We know that we can normalize our inputs to make the training process easier, but won’t it be better if we could normalize the inputs going into a particular layer or every layer for that matter. If all the inputs going into each layer would be normalized, how easy would it be to train the model.
And to implement this, we use Batch Normalization. We implement it as follows:
Znorm(i) = (Znorm(i) - mean) / sqrt((varience)^2 + ∑))
But we don’t want all the hidden units to have mean = 0, and variance = 1. Hence, we change the implementation as follows:
Z´(i) = ∂ * z(norm)(i) + ß
Where “∂” = “Gamma”, and ß are learnable parameters.
Special Case (Inverting case):
- ∂ = sqrt((varience)² + ∑))
- ß = mean
We basically set Znorm(i) = Z(i), which means we invert the effect of Batch Normalization!
This algorithm does not work with all models but when it does, it rocks!
Lets talk about a single neuron, shall we?

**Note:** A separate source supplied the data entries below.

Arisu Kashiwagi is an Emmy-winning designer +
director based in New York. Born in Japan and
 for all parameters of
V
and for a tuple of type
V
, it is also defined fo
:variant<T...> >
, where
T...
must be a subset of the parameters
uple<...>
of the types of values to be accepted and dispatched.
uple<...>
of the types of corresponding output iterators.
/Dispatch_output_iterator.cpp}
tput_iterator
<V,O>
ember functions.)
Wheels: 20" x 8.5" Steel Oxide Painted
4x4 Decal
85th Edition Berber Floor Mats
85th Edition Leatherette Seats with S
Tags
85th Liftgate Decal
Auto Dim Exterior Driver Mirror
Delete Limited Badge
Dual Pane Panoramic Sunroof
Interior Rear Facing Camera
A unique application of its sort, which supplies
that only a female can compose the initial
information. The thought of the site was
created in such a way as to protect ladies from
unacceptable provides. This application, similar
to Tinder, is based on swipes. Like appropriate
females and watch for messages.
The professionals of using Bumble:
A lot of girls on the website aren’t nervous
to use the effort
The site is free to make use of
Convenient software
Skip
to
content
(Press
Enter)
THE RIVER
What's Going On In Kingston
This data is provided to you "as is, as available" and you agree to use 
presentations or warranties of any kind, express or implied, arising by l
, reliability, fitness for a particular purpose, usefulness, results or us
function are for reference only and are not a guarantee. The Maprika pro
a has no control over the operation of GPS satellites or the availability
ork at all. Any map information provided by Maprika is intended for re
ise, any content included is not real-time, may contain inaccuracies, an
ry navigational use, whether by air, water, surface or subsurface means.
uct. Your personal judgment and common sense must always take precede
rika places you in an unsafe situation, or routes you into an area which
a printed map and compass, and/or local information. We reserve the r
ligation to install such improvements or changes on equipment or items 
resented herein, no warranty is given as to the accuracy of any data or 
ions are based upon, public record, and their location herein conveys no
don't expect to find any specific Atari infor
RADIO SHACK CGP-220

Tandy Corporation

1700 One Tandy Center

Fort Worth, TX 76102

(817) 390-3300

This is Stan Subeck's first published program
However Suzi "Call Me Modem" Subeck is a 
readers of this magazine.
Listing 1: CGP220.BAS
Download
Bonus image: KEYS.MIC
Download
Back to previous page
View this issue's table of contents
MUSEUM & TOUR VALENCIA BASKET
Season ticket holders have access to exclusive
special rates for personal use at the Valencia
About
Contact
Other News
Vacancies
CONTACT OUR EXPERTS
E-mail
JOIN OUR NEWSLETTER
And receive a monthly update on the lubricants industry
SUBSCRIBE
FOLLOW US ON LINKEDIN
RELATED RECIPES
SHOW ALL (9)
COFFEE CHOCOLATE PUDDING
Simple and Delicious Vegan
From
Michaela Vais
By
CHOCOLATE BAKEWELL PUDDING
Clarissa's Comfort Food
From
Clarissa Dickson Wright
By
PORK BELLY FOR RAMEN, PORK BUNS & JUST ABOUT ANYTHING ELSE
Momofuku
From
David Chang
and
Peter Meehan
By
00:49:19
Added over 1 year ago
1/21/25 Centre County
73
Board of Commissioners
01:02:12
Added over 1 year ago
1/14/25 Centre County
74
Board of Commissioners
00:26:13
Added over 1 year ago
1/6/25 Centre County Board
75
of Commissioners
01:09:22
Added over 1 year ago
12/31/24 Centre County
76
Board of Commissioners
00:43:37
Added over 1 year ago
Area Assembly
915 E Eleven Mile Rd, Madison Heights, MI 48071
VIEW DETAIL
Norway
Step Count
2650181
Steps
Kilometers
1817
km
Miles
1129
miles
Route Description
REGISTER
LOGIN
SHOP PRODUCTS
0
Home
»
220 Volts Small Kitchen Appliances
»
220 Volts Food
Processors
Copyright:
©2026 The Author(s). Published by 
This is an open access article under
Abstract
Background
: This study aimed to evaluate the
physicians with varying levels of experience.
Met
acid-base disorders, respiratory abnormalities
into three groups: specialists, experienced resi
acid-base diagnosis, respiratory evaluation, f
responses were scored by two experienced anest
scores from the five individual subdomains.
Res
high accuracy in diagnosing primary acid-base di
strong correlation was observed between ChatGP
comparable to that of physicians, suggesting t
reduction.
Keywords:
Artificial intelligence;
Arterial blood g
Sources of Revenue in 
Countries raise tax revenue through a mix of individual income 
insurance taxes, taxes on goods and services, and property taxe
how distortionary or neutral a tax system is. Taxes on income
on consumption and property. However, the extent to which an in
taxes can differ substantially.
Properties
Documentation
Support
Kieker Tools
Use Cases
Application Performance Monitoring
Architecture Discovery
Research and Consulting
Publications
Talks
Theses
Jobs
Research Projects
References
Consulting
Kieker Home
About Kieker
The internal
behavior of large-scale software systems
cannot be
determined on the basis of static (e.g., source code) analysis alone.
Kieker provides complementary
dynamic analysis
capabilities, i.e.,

We know that we use
Wx + b to calculate the value of a single neuron and then pass it through an activation function and then this cycle carries on and this whole process is what Feed Forward means.
Now when we talk about Batch Normalization being applied, we means that the value of
Wx + b before being passed to the activation function is normalized.
Hence, instead of using the normal values of Z, we use the Znorm values to carry out our Feed Forward.
But usually, Batch Normalization is applied to Mini-Batches.
Because Batch Normalization zeros out the mean of a layer, hence, the effect of adding the bias variable b into the Z is not even considered. Hence, we can totally get rid of it.
Hence, the overall implementation is as follows:
Z[l] = W[l] * a[l-1]
Z[l] # norm is calculated then.
Z´[l] = ∂ * Z´[l] + ß[l]
We know that a model performs better if the data it is given is in a specified small range and its generally easier to pick up patterns from it. Now, it’ll be easy if the data is spread among 0 and 1 instead of it being spread among 0 and 10000.
But this is just a simple reason, lets dive it deeper to understand why it works.
One thought is that it makes the layers deeper in your model more robust than the first layers of the model.
This is a phenomenon in Deep Learning that for some distribution of x, y is trained. Then if the distribution of x changes, you’ll have to retrain the model.
For example, if you build a black cat classifier and test it on colored cat images, it won’t work that well, and you’ll have to retrain the model on the new dataset.
Batch Normalization basically limits the effect to which updating the parameters of early layers can effect the distribution of values that next layers see. So, in a way, Batch Norm reduces the problem of the input values changing. It makes them more stable, making the model more general.
It makes each layer learn more, independently, hence, the effect of changing the inputs would be lesser.
Batch Normalization also behaves as a Regularizer:
- Each mini-batch is scaled by the mean/variance computed on just that mini-batch.
- This adds some noise to the values within that mini batch. So, similar to dropout, it adds some noise to each hidden layers activations.
This happens because by adding noise in it, its forcing not to rely too much on any one layer. Also, increasing the mini-batch size, you’re reducing the variance and which, intern, results in lesser regularization effect caused due to Batch Normalization.
The regularization effect, however, is not that much and hence people tend to use dropout with batch normalization for a better model.
Don’t use Batch Norm as a Regularizer!
Batch Norm is trained by using mini-batches of data but when we want to test or predict, we use single images, and hence, we need to make some changes.